Self-priming pumping device for hydraulic circuits

The pumping device comprises a pump driven by a motor having a stator and a permanent-magnet rotor located between polar expansions and connected to an impeller. A liquid suction duct and a liquid delivery duct are connected to the pump to define a hydraulic circuit. A reciprocating vacuum pump, for creating a negative pressure at the suction duct of the pump, has a resilient cylindrical element connected to a rigid cylindrical box-like element and defines therewith a chamber. The chamber has inlet and outlet valves connected to the hydraulic circuit through a poppet valve, and an arm-like member connected to the resilient element. An opposite end of the arm-like member supports a magnet located between poles of the stator of the motor, whereby to cause movement of the arm-like member and the resilient element for circulating fluid through the chamber via the inlet and outlet valves for priming the pump upon actuating the poppet valve.

BACKGROUND OF THE INVENTION 
The present invention relates to a pumping device for hydraulic circuits. 
The pumping device can be used particularly but not exclusively in external 
filters for aquariums. 
It is known that external filters for aquariums are constituted by a casing 
that contains filtering material, which retains the products that are 
suspended in the water of the aquarium. 
In order to filter the water, it is circulated in a closed circuit, to 
which the filter is connected in series under a water head. 
The head required for water circulation is provided by a pump accommodated 
in the lid of the filter. 
In order to prime the pump for the first time or after an operation for 
cleaning or replacing the filtering material, it is necessary to fill the 
body of the filter with water, so that the impeller is completely 
submerged. 
This is not a particularly easy or quick operation and also entails the 
danger of accidentally spilling water. 
Filters provided with self-priming devices, which allow to perform this 
operation directly, have recently been marketed. 
Although these filters avoid the usual awkward operations for filling the 
body of the filter with water drawn, from basins or other makeshift 
containers, by suction through the filter-tank return tube, they 
nonetheless have some limitations. 
A first embodiment provides a filter with a prechamber. The filter impeller 
is located in the prechamber, that is provided with a spillway or overflow 
system. 
The prechamber is filled by the user at pump startup with a cup of water, 
so as to completely submerge the impeller, which can thus be actuated and 
can produce a negative pressure inside the filter, whereby to draw water 
from the aquarium tank into the filter. 
The main limitation of this device is that after the first stages of the 
operation of the pump, the level of the water in the prechamber decreases, 
so that the impeller operates while it is only partially submerged and 
achieves full-section flow in the aquarium-filter tube only after a few 
minutes. 
For this reason, the operation of the pump is highly irregular during the 
first 10-15 minutes; in particular, there is a high noise level caused by 
the entrainment of air inside the pump delivery duct. 
A second solution provides a filter that has, at the delivery tube, an 
auxiliary membrane pump (rubber pear-shaped bulb), which when compressed 
manually by the user allows to produce a negative pressure that causes 
part of the water contained in the aquarium to flow into the filter.
----
**Exercises**:
• A. Name every kind of valve that the self-priming pump text mentions.
• B. Turn the self-priming pump text's paragraph that begins "The pumping device comprises" into a shorter bulleted list that keeps its main facts.
Work only from the self-priming pump text, not from the listing.

**Given material**:
----
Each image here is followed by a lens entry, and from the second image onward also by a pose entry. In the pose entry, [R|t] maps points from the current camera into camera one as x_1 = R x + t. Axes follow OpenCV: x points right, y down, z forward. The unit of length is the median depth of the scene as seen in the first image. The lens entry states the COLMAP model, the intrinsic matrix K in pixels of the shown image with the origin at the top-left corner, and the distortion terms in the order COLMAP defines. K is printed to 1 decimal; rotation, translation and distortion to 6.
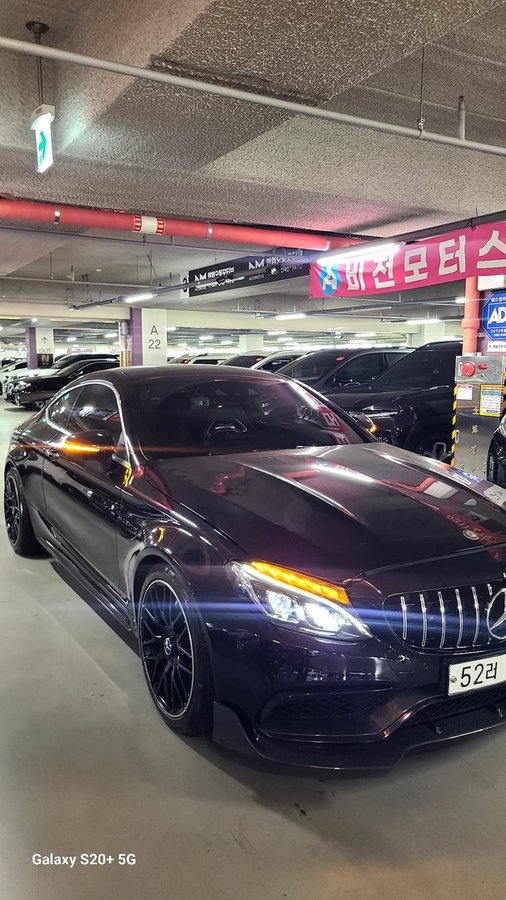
----
**Answers provided**:
• A. Inlet valves, outlet valves, poppet valve

• B.
- A motor has a stator and a permanent-magnet rotor placed between polar expansions, and the rotor is connected to the pump's impeller.
- A liquid suction duct and a liquid delivery duct connect to the pump and form a hydraulic circuit.
- A reciprocating vacuum pump creates negative pressure at the suction duct. Its resilient cylindrical element, joined to a rigid cylindrical box-like element, forms a chamber.
- The chamber has inlet and outlet valves, which connect to the circuit through a poppet valve, plus an arm-like member attached to the resilient element.
- The arm's other end holds a magnet between the stator poles. This moves the arm and the resilient element, which pushes fluid through the chamber and primes the pump when the poppet valve is actuated.